• **Brief**
Copy the entries below word for word, leaving out the pictures.

Data section Start Marker

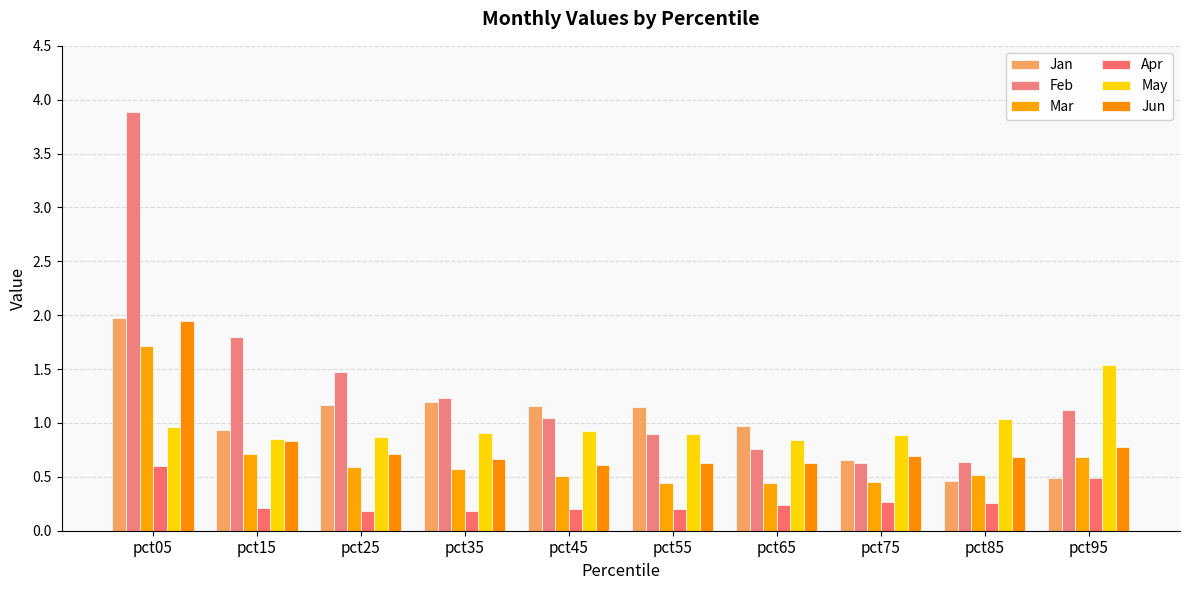

Reading left to right, extract all data points from this chart.

Jan: pct05=2.0	pct15=0.9	pct25=1.2	pct35=1.2	pct45=1.2	pct55=1.1	pct65=1.0	pct75=0.7	pct85=0.5	pct95=0.5
Feb: pct05=3.9	pct15=1.8	pct25=1.5	pct35=1.2	pct45=1.0	pct55=0.9	pct65=0.8	pct75=0.6	pct85=0.6	pct95=1.1
Mar: pct05=1.7	pct15=0.7	pct25=0.6	pct35=0.6	pct45=0.5	pct55=0.4	pct65=0.4	pct75=0.5	pct85=0.5	pct95=0.7
Apr: pct05=0.6	pct15=0.2	pct25=0.2	pct35=0.2	pct45=0.2	pct55=0.2	pct65=0.2	pct75=0.3	pct85=0.3	pct95=0.5
May: pct05=1.0	pct15=0.8	pct25=0.9	pct35=0.9	pct45=0.9	pct55=0.9	pct65=0.8	pct75=0.9	pct85=1.0	pct95=1.5
Jun: pct05=1.9	pct15=0.8	pct25=0.7	pct35=0.7	pct45=0.6	pct55=0.6	pct65=0.6	pct75=0.7	pct85=0.7	pct95=0.8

Data section End Marker

• **Reply**
Reading left to right, extract all data points from this chart.

Jan: pct05=2.0	pct15=0.9	pct25=1.2	pct35=1.2	pct45=1.2	pct55=1.1	pct65=1.0	pct75=0.7	pct85=0.5	pct95=0.5
Feb: pct05=3.9	pct15=1.8	pct25=1.5	pct35=1.2	pct45=1.0	pct55=0.9	pct65=0.8	pct75=0.6	pct85=0.6	pct95=1.1
Mar: pct05=1.7	pct15=0.7	pct25=0.6	pct35=0.6	pct45=0.5	pct55=0.4	pct65=0.4	pct75=0.5	pct85=0.5	pct95=0.7
Apr: pct05=0.6	pct15=0.2	pct25=0.2	pct35=0.2	pct45=0.2	pct55=0.2	pct65=0.2	pct75=0.3	pct85=0.3	pct95=0.5
May: pct05=1.0	pct15=0.8	pct25=0.9	pct35=0.9	pct45=0.9	pct55=0.9	pct65=0.8	pct75=0.9	pct85=1.0	pct95=1.5
Jun: pct05=1.9	pct15=0.8	pct25=0.7	pct35=0.7	pct45=0.6	pct55=0.6	pct65=0.6	pct75=0.7	pct85=0.7	pct95=0.8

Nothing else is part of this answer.